Start of Material provided

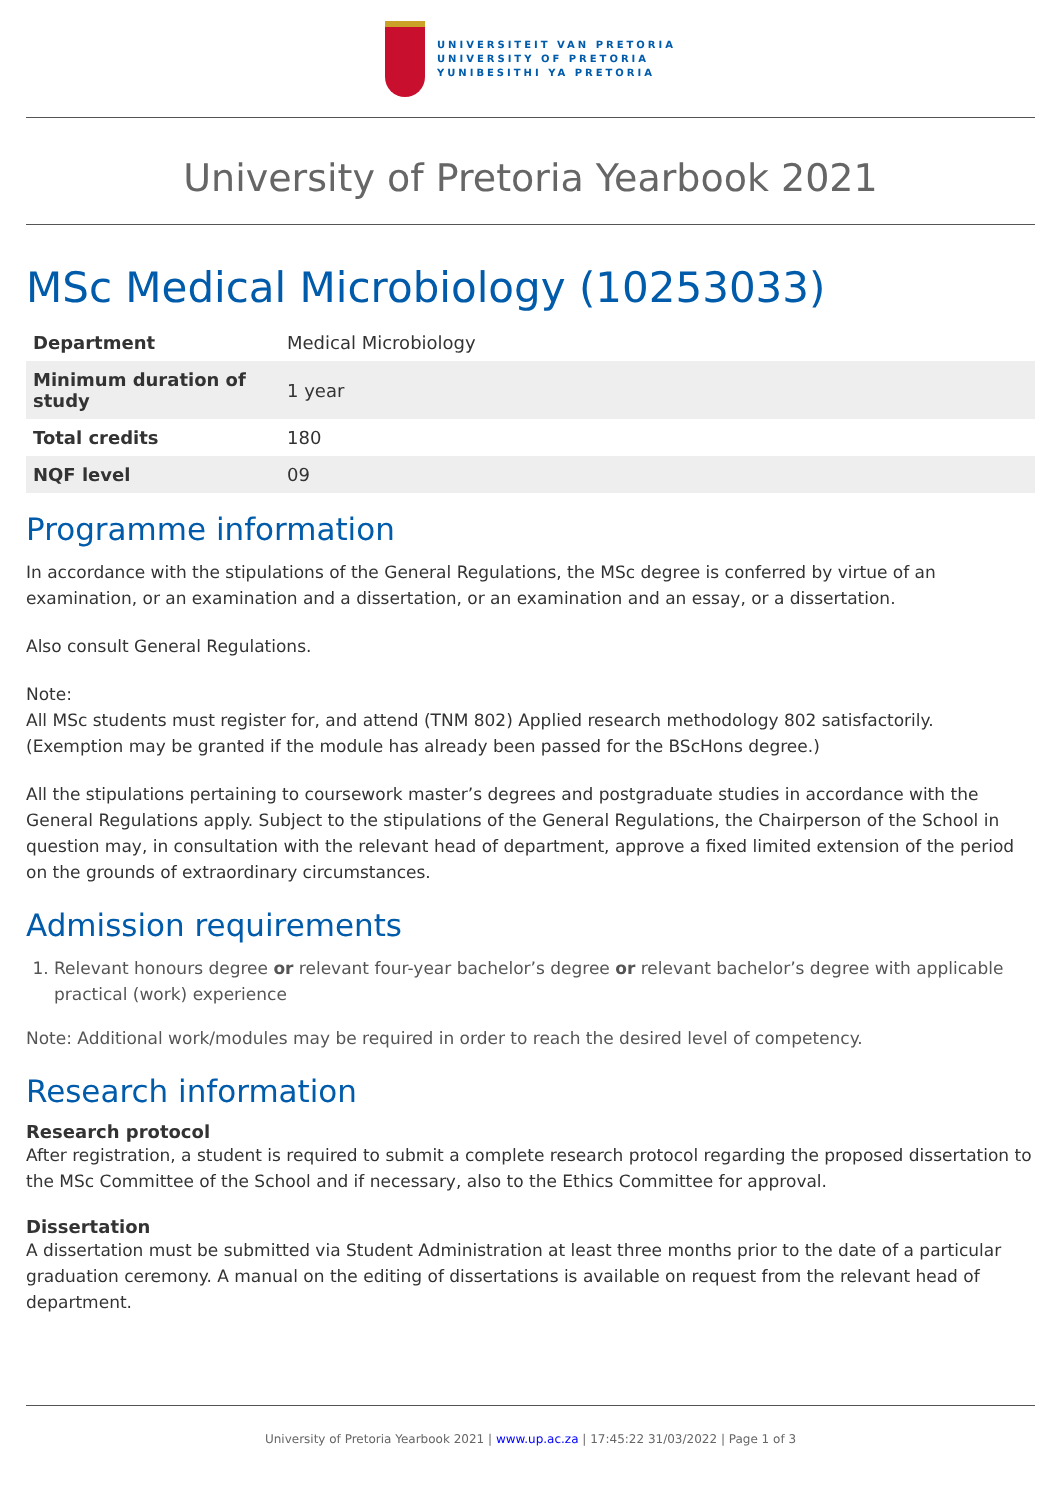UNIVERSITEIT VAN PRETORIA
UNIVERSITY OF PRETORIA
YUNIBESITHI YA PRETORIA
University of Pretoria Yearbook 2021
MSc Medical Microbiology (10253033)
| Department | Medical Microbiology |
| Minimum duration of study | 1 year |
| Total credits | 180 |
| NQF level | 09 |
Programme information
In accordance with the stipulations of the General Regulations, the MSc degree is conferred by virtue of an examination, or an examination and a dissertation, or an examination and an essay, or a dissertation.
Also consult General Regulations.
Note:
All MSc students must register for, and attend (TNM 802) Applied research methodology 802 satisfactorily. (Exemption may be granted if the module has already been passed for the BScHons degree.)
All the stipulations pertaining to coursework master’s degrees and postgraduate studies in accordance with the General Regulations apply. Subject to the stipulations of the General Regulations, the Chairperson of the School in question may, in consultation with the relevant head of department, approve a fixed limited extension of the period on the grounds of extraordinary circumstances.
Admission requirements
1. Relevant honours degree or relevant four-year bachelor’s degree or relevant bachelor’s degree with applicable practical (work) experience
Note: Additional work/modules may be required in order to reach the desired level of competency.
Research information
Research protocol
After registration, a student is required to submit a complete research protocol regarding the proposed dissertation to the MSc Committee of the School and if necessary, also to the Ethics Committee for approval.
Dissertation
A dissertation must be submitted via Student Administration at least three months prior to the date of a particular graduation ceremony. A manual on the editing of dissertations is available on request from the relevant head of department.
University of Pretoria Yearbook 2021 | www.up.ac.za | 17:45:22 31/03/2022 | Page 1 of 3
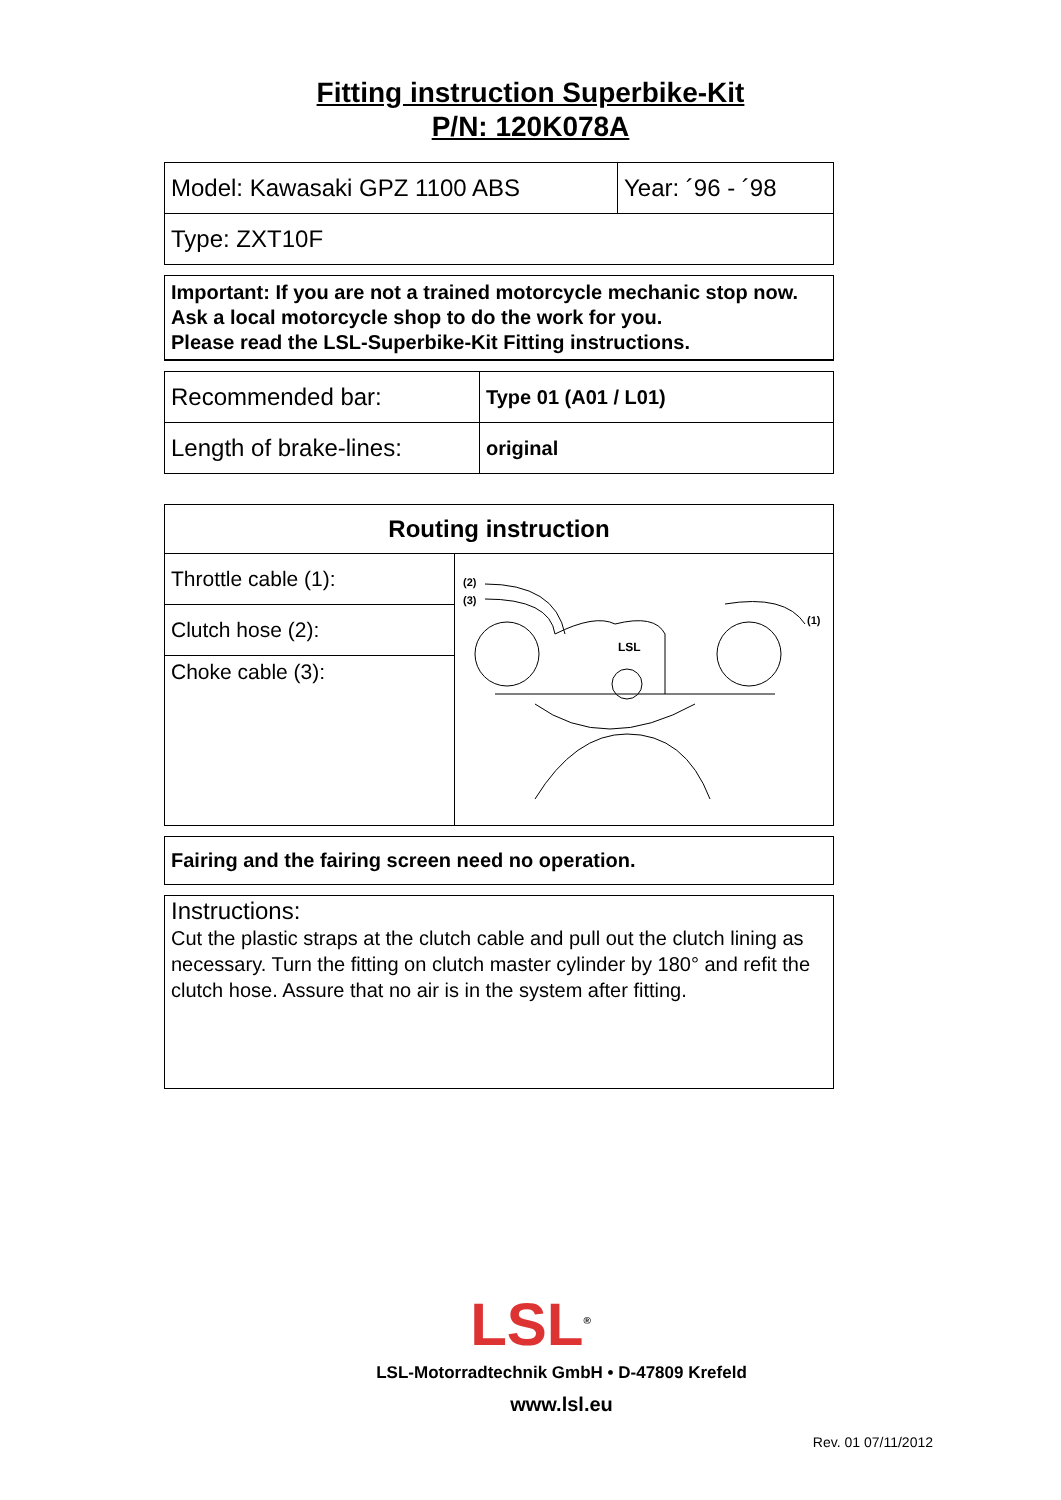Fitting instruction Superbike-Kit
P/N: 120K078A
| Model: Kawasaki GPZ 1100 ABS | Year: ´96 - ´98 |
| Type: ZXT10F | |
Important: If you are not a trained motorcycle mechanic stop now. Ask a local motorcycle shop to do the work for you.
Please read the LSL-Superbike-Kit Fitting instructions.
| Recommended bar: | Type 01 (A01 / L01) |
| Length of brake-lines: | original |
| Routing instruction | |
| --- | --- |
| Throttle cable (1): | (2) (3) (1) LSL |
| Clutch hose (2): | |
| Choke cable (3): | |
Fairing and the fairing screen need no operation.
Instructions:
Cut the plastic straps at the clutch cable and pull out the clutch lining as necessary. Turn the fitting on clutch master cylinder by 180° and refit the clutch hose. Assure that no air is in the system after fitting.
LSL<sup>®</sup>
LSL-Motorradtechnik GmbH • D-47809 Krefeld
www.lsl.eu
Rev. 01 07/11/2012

End of Material provided

Required action:
The lines from the one holding "(A01 / L01) |" to the end of the entries are to be repeated exactly, with both ends included and nothing else.

Task solution:
| Recommended bar: | Type 01 (A01 / L01) |
| Length of brake-lines: | original |
| Routing instruction | |
| --- | --- |
| Throttle cable (1): | (2) (3) (1) LSL |
| Clutch hose (2): | |
| Choke cable (3): | |
Fairing and the fairing screen need no operation.
Instructions:
Cut the plastic straps at the clutch cable and pull out the clutch lining as necessary. Turn the fitting on clutch master cylinder by 180° and refit the clutch hose. Assure that no air is in the system after fitting.
LSL<sup>®</sup>
LSL-Motorradtechnik GmbH • D-47809 Krefeld
www.lsl.eu
Rev. 01 07/11/2012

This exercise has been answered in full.